Top of DATASET RECORDS
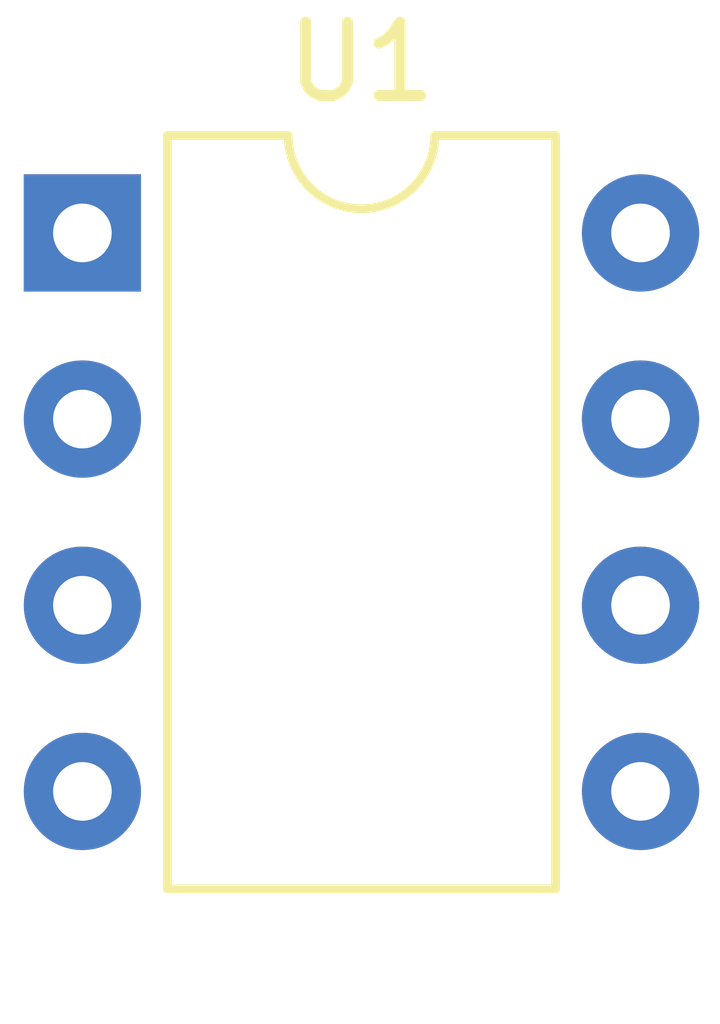
<source format=kicad_pcb>
(kicad_pcb (version 20211014) (generator pcbnew)

  (general
    (thickness 1.6)
  )

  (paper "A4")
  (layers
    (0 "F.Cu" signal)
    (31 "B.Cu" signal)
    (32 "B.Adhes" user "B.Adhesive")
    (33 "F.Adhes" user "F.Adhesive")
    (34 "B.Paste" user)
    (35 "F.Paste" user)
    (36 "B.SilkS" user "B.Silkscreen")
    (37 "F.SilkS" user "F.Silkscreen")
    (38 "B.Mask" user)
    (39 "F.Mask" user)
    (40 "Dwgs.User" user "User.Drawings")
    (41 "Cmts.User" user "User.Comments")
    (42 "Eco1.User" user "User.Eco1")
    (43 "Eco2.User" user "User.Eco2")
    (44 "Edge.Cuts" user)
    (45 "Margin" user "Margen")
    (46 "B.CrtYd" user "B.Courtyard")
    (47 "F.CrtYd" user "F.Courtyard")
    (48 "B.Fab" user)
    (49 "F.Fab" user)
    (50 "User.1" user)
    (51 "User.2" user)
    (52 "User.3" user)
    (53 "User.4" user)
    (54 "User.5" user)
    (55 "User.6" user)
    (56 "User.7" user)
    (57 "User.8" user)
    (58 "User.9" user)
  )

  (setup
    (pad_to_mask_clearance 0)
    (pcbplotparams
      (layerselection 0x00010fc_ffffffff)
      (disableapertmacros false)
      (usegerberextensions false)
      (usegerberattributes true)
      (usegerberadvancedattributes true)
      (creategerberjobfile true)
      (svguseinch false)
      (svgprecision 6)
      (excludeedgelayer true)
      (plotframeref false)
      (viasonmask false)
      (mode 1)
      (useauxorigin false)
      (hpglpennumber 1)
      (hpglpenspeed 20)
      (hpglpendiameter 15.000000)
      (dxfpolygonmode true)
      (dxfimperialunits true)
      (dxfusepcbnewfont true)
      (psnegative false)
      (psa4output false)
      (plotreference true)
      (plotvalue true)
      (plotinvisibletext false)
      (sketchpadsonfab false)
      (subtractmaskfromsilk false)
      (outputformat 1)
      (mirror false)
      (drillshape 1)
      (scaleselection 1)
      (outputdirectory "")
    )
  )

  (net 0 "")
  (net 1 "unconnected-(U1-Pad1)")
  (net 2 "unconnected-(U1-Pad2)")
  (net 3 "unconnected-(U1-Pad3)")
  (net 4 "unconnected-(U1-Pad4)")
  (net 5 "unconnected-(U1-Pad5)")
  (net 6 "unconnected-(U1-Pad6)")
  (net 7 "unconnected-(U1-Pad7)")
  (net 8 "unconnected-(U1-Pad8)")

  (footprint "Package_DIP:DIP-8_W7.62mm" (layer "F.Cu") (at 149.86 91.44))

)

</source>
Bottom of DATASET RECORDS
## WORK REQUIRED
Copy the listing word for word, excluding its pictures.

## YOUR SOLUTION
<source format=kicad_pcb>
(kicad_pcb (version 20211014) (generator pcbnew)

  (general
    (thickness 1.6)
  )

  (paper "A4")
  (layers
    (0 "F.Cu" signal)
    (31 "B.Cu" signal)
    (32 "B.Adhes" user "B.Adhesive")
    (33 "F.Adhes" user "F.Adhesive")
    (34 "B.Paste" user)
    (35 "F.Paste" user)
    (36 "B.SilkS" user "B.Silkscreen")
    (37 "F.SilkS" user "F.Silkscreen")
    (38 "B.Mask" user)
    (39 "F.Mask" user)
    (40 "Dwgs.User" user "User.Drawings")
    (41 "Cmts.User" user "User.Comments")
    (42 "Eco1.User" user "User.Eco1")
    (43 "Eco2.User" user "User.Eco2")
    (44 "Edge.Cuts" user)
    (45 "Margin" user "Margen")
    (46 "B.CrtYd" user "B.Courtyard")
    (47 "F.CrtYd" user "F.Courtyard")
    (48 "B.Fab" user)
    (49 "F.Fab" user)
    (50 "User.1" user)
    (51 "User.2" user)
    (52 "User.3" user)
    (53 "User.4" user)
    (54 "User.5" user)
    (55 "User.6" user)
    (56 "User.7" user)
    (57 "User.8" user)
    (58 "User.9" user)
  )

  (setup
    (pad_to_mask_clearance 0)
    (pcbplotparams
      (layerselection 0x00010fc_ffffffff)
      (disableapertmacros false)
      (usegerberextensions false)
      (usegerberattributes true)
      (usegerberadvancedattributes true)
      (creategerberjobfile true)
      (svguseinch false)
      (svgprecision 6)
      (excludeedgelayer true)
      (plotframeref false)
      (viasonmask false)
      (mode 1)
      (useauxorigin false)
      (hpglpennumber 1)
      (hpglpenspeed 20)
      (hpglpendiameter 15.000000)
      (dxfpolygonmode true)
      (dxfimperialunits true)
      (dxfusepcbnewfont true)
      (psnegative false)
      (psa4output false)
      (plotreference true)
      (plotvalue true)
      (plotinvisibletext false)
      (sketchpadsonfab false)
      (subtractmaskfromsilk false)
      (outputformat 1)
      (mirror false)
      (drillshape 1)
      (scaleselection 1)
      (outputdirectory "")
    )
  )

  (net 0 "")
  (net 1 "unconnected-(U1-Pad1)")
  (net 2 "unconnected-(U1-Pad2)")
  (net 3 "unconnected-(U1-Pad3)")
  (net 4 "unconnected-(U1-Pad4)")
  (net 5 "unconnected-(U1-Pad5)")
  (net 6 "unconnected-(U1-Pad6)")
  (net 7 "unconnected-(U1-Pad7)")
  (net 8 "unconnected-(U1-Pad8)")

  (footprint "Package_DIP:DIP-8_W7.62mm" (layer "F.Cu") (at 149.86 91.44))

)

</source>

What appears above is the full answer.